My question is why? Why Plentyoffish.com? Did the Britney Spears production staff have a sudden urge to incorporate technology into one of her videos, and they decided this was the best opportunity to do so? Is Plentyoffish.com such a brilliant site that it was destined to fall into the hands of the queen of pop? Is Britney secretly one of those 15 million users on POF and one lucky fan could potentially find themselves on a date with her? Either way, there are so many amazing startups in NYC, Silicon Valley, and the rest of the world that if Britney was really going to endorse the technology scene, her staff could have done a little bit more research on the startup market. Honestly, there were enough televisions around her for Youtube (although not a startup anymore), VYou, Qwiki, justin.tv, Blazetrak, or any startup for that matter to all get a piece of the action! Not to mention that this wasn’t PlentyofFish’s first debut on a music video. They were also featured in the official Flo Rida ft. Akon song titled “Available” back in 2009, which may or may not actually be a PlentyofFish advertisement. Seriously, look at it below, the entire video is about online dating. Nonetheless, considering POF looks like it hasn’t had a UI update since its birth in ’03, you’ve got to hand it to them. Whoever is in charge of attracting new users at POF is hitting it right on the money. Where better than to put your brand/logo than a video that will be viewed by millions worldwide and enter a lifetime of infmay with the B-Spears empire. Why spend millions of dollars on an ad spot in the superbowl if you can be in a Britney video? POF, possibly the most unlikely candidate of all, has put a lot of companies to shame this time.

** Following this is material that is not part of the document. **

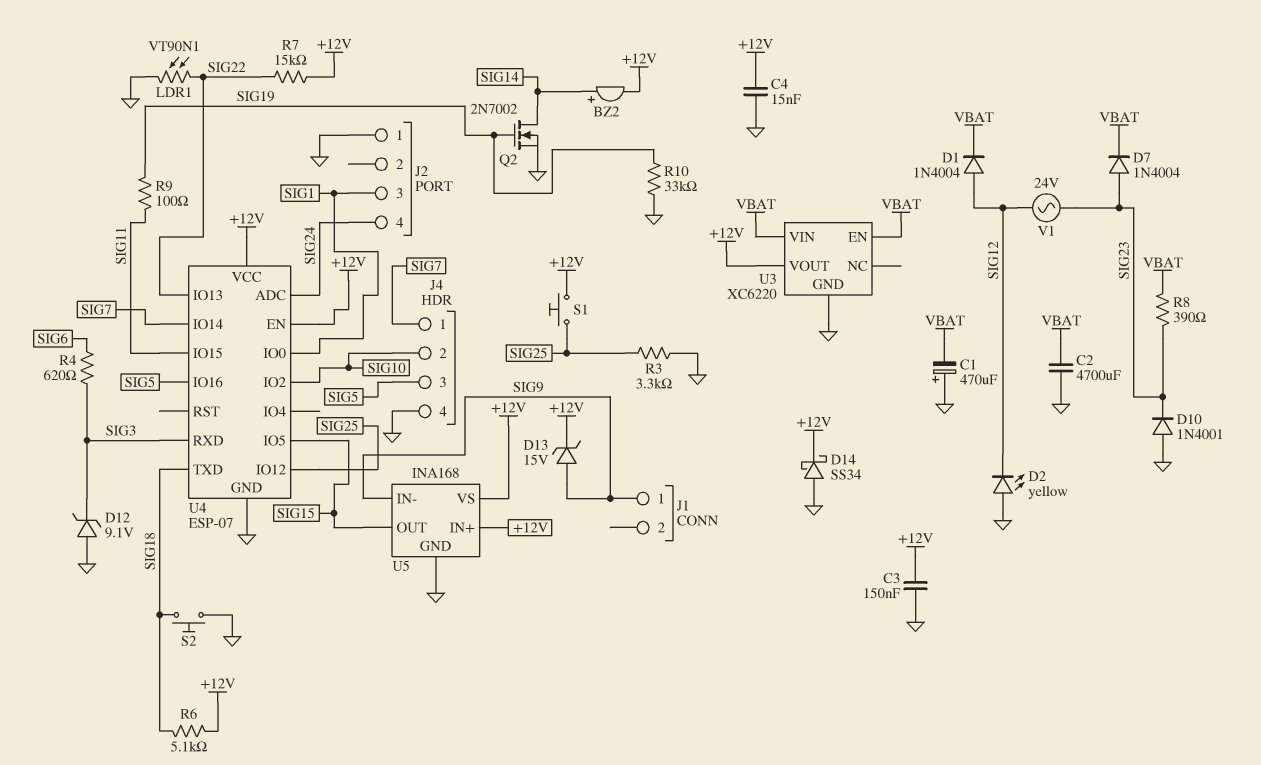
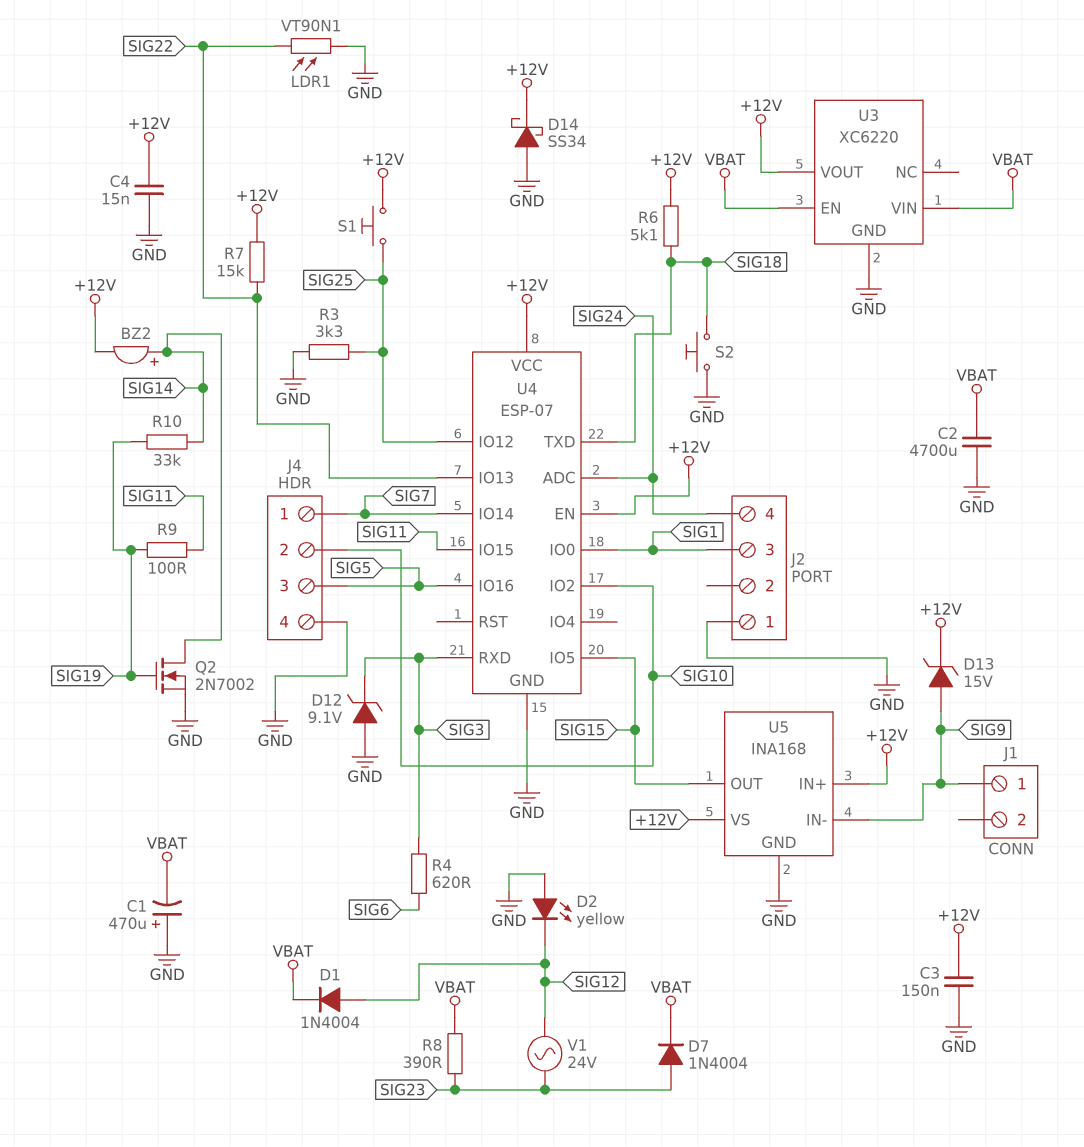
D10: diode 1N4001 (A GND, K SIG23) -> none
R10: 33k (GND, SIG19) -> 33k (SIG14, SIG19)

Reposting Britney Video Was Disabled by Youtube follow the links below to watch:
Writing about this has sparked my interest in the relationship between celebrities and startups and the positive/negative effects influential people can have on young companies. I would like to write another post examining this relationship and if anyone would like to contribute information or examples where it has or has not been advantageous to join forces with celebrities, it would be much appreciated!
**Note: This post would be better suited for sites like TheFatBrat.com but I decided to give it a shot at pop culture with a bit of my own spin.